[snip] Tsunami theology. “The tortured notion of a God who is both good and powerful is fairly recent, dating to roughly 1200 BC, after which Judaism, Christianity, Buddhism, and Islam emerged,” writes Barbara Ehrenreich in the Progressive. “Before that you had the feckless Greco-Roman pantheon, whose members interfered in human events only when their considerable egos were at stake. Or you had monstrous, human-sacrifice-consuming, psycho-gods like Ba’al and his Central American counterparts. . . . The faithful will protest that they don’t want to worship a bad–or amoral or indifferent–God, but obviously they already do.”
[snip] One more reason to love bikers. A Columbia University study of 60 babies born in New York City finds that those exposed to high levels of polycyclic aromatic hydrocarbons (typical urban pollutants produced by combustion engines) had 7.2 chromosome abnormalities per 1,000 white blood cells, compared to 4.7 abnormalities in those who’d been less exposed. This doesn’t translate directly into cancer risk in later life, but these abnormalities have previously been validated as a biomarker of cancer risk.

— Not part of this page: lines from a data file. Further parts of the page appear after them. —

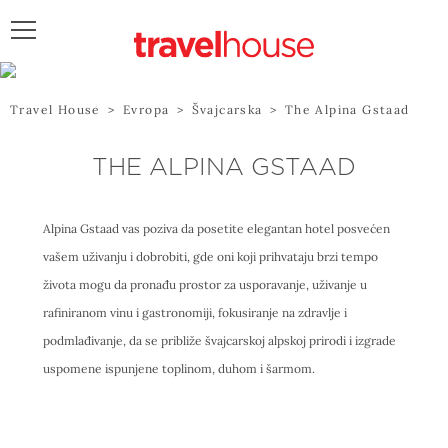
POŠALJITE UPIT
Travel House
>
Evropa
>
Švajcarska
>
The Alpina Gstaad
THE ALPINA GSTAAD
Alpina Gstaad vas poziva da posetite elegantan hotel posvećen
vašem uživanju i dobrobiti, gde oni koji prihvataju brzi tempo
života mogu da pronađu prostor za usporavanje, uživanje u
rafiniranom vinu i gastronomiji, fokusiranje na zdravlje i
podmlađivanje, da se približe švajcarskoj alpskoj prirodi i izgrade
uspomene ispunjene toplinom, duhom i šarmom.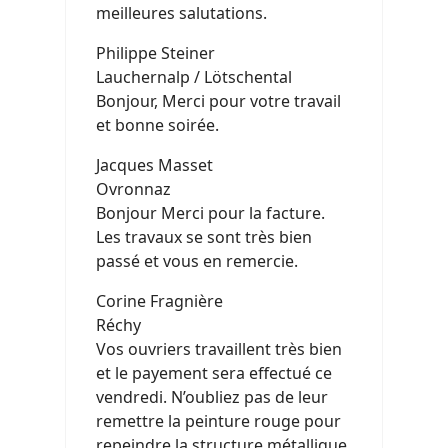
meilleures salutations.
Philippe Steiner
Lauchernalp / Lötschental
Bonjour, Merci pour votre travail
et bonne soirée.
Jacques Masset
Ovronnaz
Bonjour Merci pour la facture.
Les travaux se sont très bien
passé et vous en remercie.
Corine Fragnière
Réchy
Vos ouvriers travaillent très bien
et le payement sera effectué ce
vendredi. N’oubliez pas de leur
remettre la peinture rouge pour
repeindre la structure métallique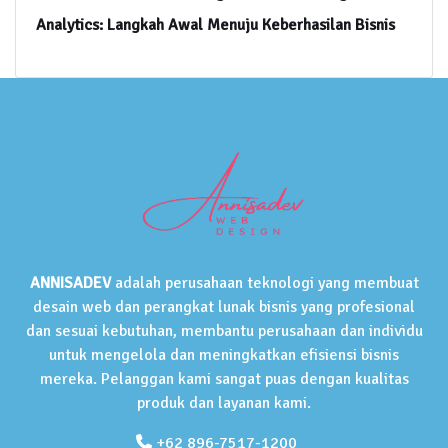
Analytics: Langkah Awal Menuju Keberhasilan Bisnis
ANNISADEV
adalah perusahaan teknologi yang membuat
desain web dan perangkat lunak bisnis yang profesional
dan sesuai kebutuhan, membantu perusahaan dan individu
untuk mengelola dan meningkatkan efisiensi bisnis
mereka. Pelanggan kami sangat puas dengan kualitas
produk dan layanan kami.
+62 896-7517-1200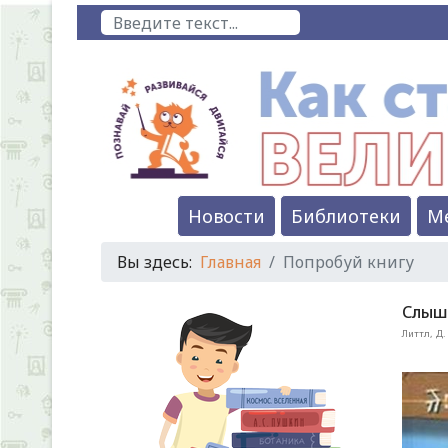
Поиск
Новости
Библиотеки
М
Вы здесь:
Главная
Попробуй книгу
Слыш
Литтл, Д.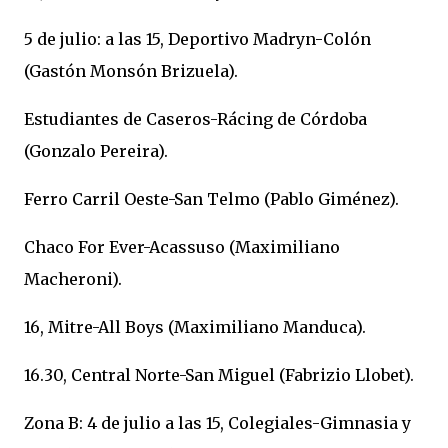
5 de julio: a las 15, Deportivo Madryn-Colón
(Gastón Monsón Brizuela).
Estudiantes de Caseros-Rácing de Córdoba
(Gonzalo Pereira).
Ferro Carril Oeste-San Telmo (Pablo Giménez).
Chaco For Ever-Acassuso (Maximiliano
Macheroni).
16, Mitre-All Boys (Maximiliano Manduca).
16.30, Central Norte-San Miguel (Fabrizio Llobet).
Zona B: 4 de julio a las 15, Colegiales-Gimnasia y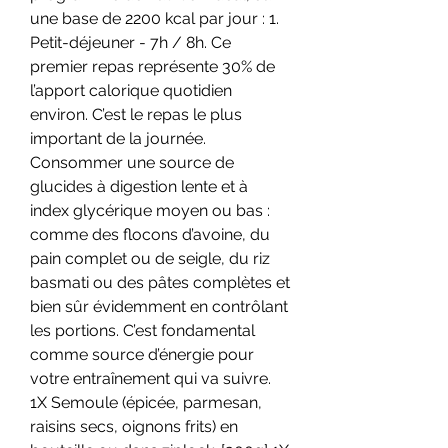
une base de 2200 kcal par jour : 1. 
Petit-déjeuner - 7h / 8h. Ce 
premier repas représente 30% de 
l’apport calorique quotidien 
environ. C’est le repas le plus 
important de la journée. 
Consommer une source de 
glucides à digestion lente et à 
index glycérique moyen ou bas : 
comme des flocons d’avoine, du 
pain complet ou de seigle, du riz 
basmati ou des pâtes complètes et 
bien sûr évidemment en contrôlant 
les portions. C’est fondamental 
comme source d’énergie pour 
votre entraînement qui va suivre. 
1X Semoule (épicée, parmesan, 
raisins secs, oignons frits) en 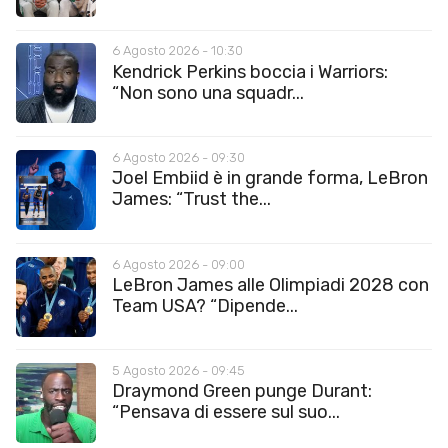
6 Agosto 2026 - 10:30
Kendrick Perkins boccia i Warriors:
“Non sono una squadr...
6 Agosto 2026 - 09:30
Joel Embiid è in grande forma, LeBron
James: “Trust the...
6 Agosto 2026 - 09:00
LeBron James alle Olimpiadi 2028 con
Team USA? “Dipende...
5 Agosto 2026 - 09:45
Draymond Green punge Durant:
“Pensava di essere sul suo...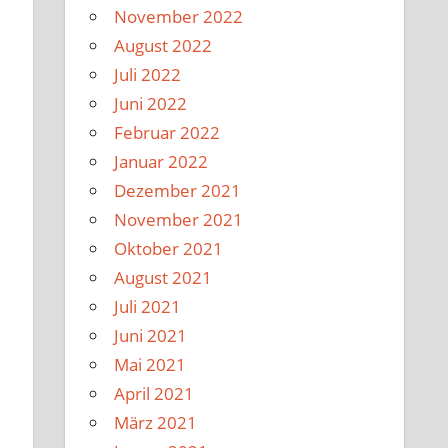
November 2022
August 2022
Juli 2022
Juni 2022
Februar 2022
Januar 2022
Dezember 2021
November 2021
Oktober 2021
August 2021
Juli 2021
Juni 2021
Mai 2021
April 2021
März 2021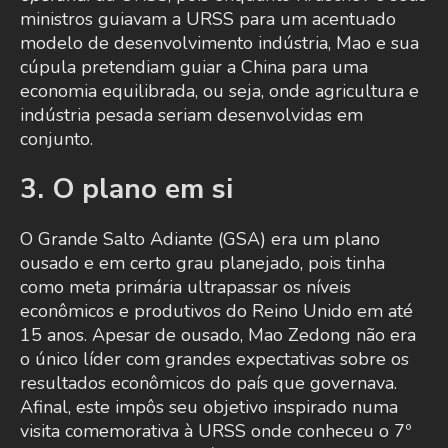
ministros guiavam a URSS para um acentuado
modelo de desenvolvimento indústria, Mao e sua
cúpula pretendiam guiar a China para uma
economia equilibrada, ou seja, onde agricultura e
indústria pesada seriam desenvolvidas em
conjunto.
3. O plano em si
O Grande Salto Adiante (GSA) era um plano
ousado e em certo grau planejado, pois tinha
como meta primária ultrapassar os níveis
econômicos e produtivos do Reino Unido em até
15 anos. Apesar de ousado, Mao Zedong não era
o único líder com grandes expectativas sobre os
resultados econômicos do país que governava.
Afinal, este impôs seu objetivo inspirado numa
visita comemorativa à URSS onde conheceu o 7º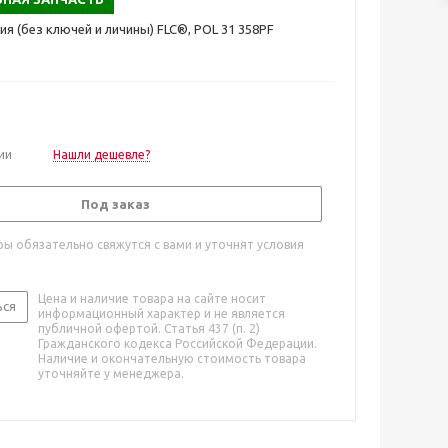
ия (без ключей и личины) FLC®, POL 31 358PF
ии
Нашли дешевле?
Под заказ
ы обязательно свяжутся с вами и уточнят условия
Цена и наличие товара на сайте носит
ься
информационный характер и не является
публичной офертой. Статья 437 (п. 2)
Гражданского кодекса Российской Федерации.
Наличие и окончательную стоимость товара
уточняйте у менеджера.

[snip] Dick Durbin, “radical middle” man? Mark Satin’s “Radical Middle” newsletter ranks members of Congress on their support for 20 bills and initiatives that he believes show them to be “pragmatic enough to draw on good policy ideas wherever they’re found and bold enough to address fundamental issues in creative new ways.” Radical-middle policies–not all backed by Durbin–include free trade, hydrogen fuels and renewables, increased foreign aid, diverse media ownership, pay-as-you-go requirements for all laws, and individual development accounts of $500 or $1,000 for every newborn. Durbin scored 65 percent; no other senator scored higher.